L'ADN génomique, support de l'information génétique, est régulièrement soumis à des modifications provoquées par des facteurs externes, comme des substances mutagènes ou les rayonnements UV, ou internes, à la suite d'un stress oxydatif ou réplicatif notamment. Pour garantir l'intégrité génétique de l'organisme, des systèmes de réparation scrutent continuellement les molécules d'ADN pour repérer les lésions et éviter les mutations. Parmi les lésions les plus dangereuses, les cassures double-brin touchent simultanément les deux brins de la double hélice d'ADN et entraînent une perte d'information sur un court fragment d'ADN. La réparation par jonction d'extrémités non homologues (Non-Homologous End Joining ou NHEJ) est l'un des mécanismes majeurs de réparation de ces cassures double-brin. S'il ne permet pas la restitution de la séquence parentale et est donc potentiellement mutagène, le mécanisme NHEJ reste pourtant assez fréquent chez les eucaryotes supérieurs où les séquences non codantes sont très majoritaires, et donc le risque de modification de phénotype minime. Chez l'humain, de nombreux syndromes neurologiques résultent d'un défaut de réparation des dommages de l'ADN et d'une atteinte à l'intégrité du génome dans le cerveau en développement. Les patients déficients en NHEJ présentent une microcéphalie associée à des troubles du développement neurologique et des difficultés d'apprentissage plus ou moins prononcées.

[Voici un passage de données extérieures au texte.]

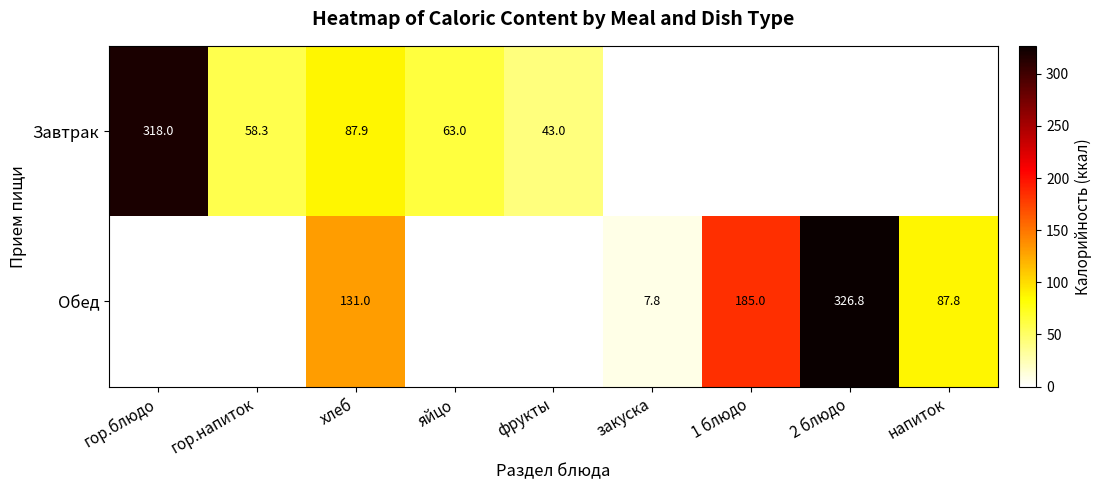

What is the difference between the Завтрак values at гор.напиток and яйцо?

4.7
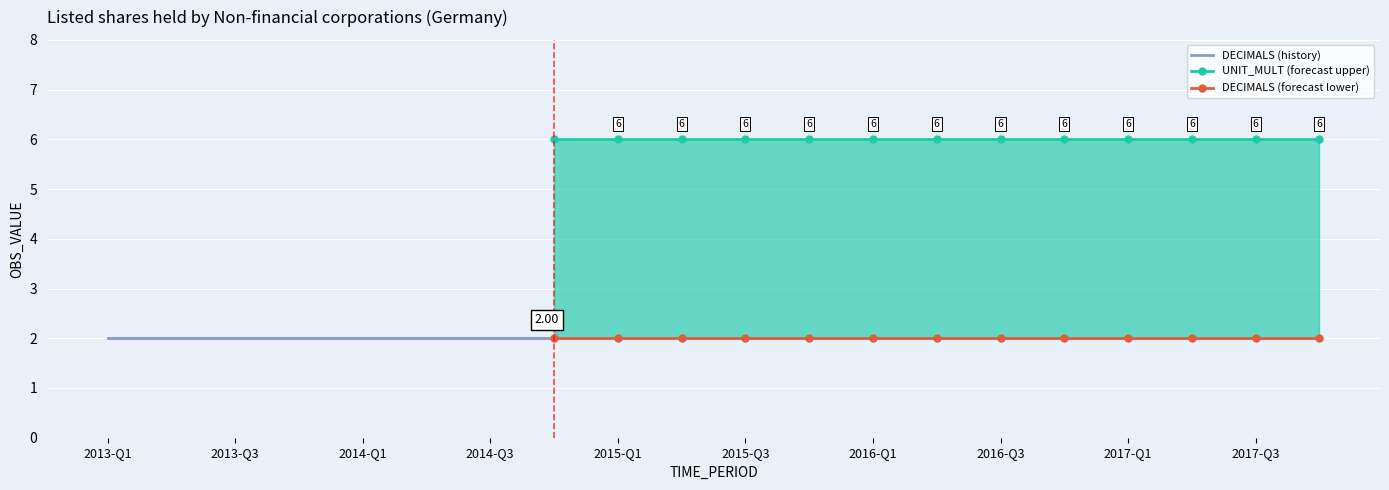

True or false: DECIMALS and UNIT_MULT intersect in this chart.

False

Des chercheurs de l'UMR Stabilité Génétique, Cellules Souches et Radiations de l'iRCM se sont intéressés au rôle de XLF/Cernunnos, un composant du complexe de ligation utilisé dans le NHEJ, dans le développement du cerveau et les mécanismes impliqués. Ils ont observé, dans un modèle murin déficient en XLF/Cernunnos, des retards de développement neurologiques et des altérations comportementales associés à une microcéphalie, qui rappellent les caractéristiques cliniques des patients déficients en NHEJ. En comparaison des souris sauvages, le modèle en XLF/Cernunnos présente une faible augmentation de la mort cellulaire par apoptose des cellules neurales et une neurogenèse prématurée dans le cerveau au cours de l'embryogenèse. La neurogenèse prématurée consiste en un passage précoce des progéniteurs neuronaux d'un mode de division proliférative à un mode neurogénique qui limite leur prolifération et, par conséquent, limiterait le développement du cerveau. Elle serait liée à une augmentation des cassures chromatidiennes dans les mitoses des progéniteurs neuronaux due à leur déficience en NHEJ. Il en résulterait une modification de l'orientation de leur fuseau mitotique qui orienterait le destin des cellules filles.
Cette étude, parue dans Cell Reports, révèle que XLF/Cernunnos est nécessaire au maintien des divisions prolifératives symétriques des progéniteurs neuronaux pendant le développement du cerveau et montre que la neurogenèse prématurée peut jouer un rôle majeur dans les pathologies neurodéveloppementales causées par une déficience en NHEJ et/ou un stress génotoxique au cours du développement embryonnaire.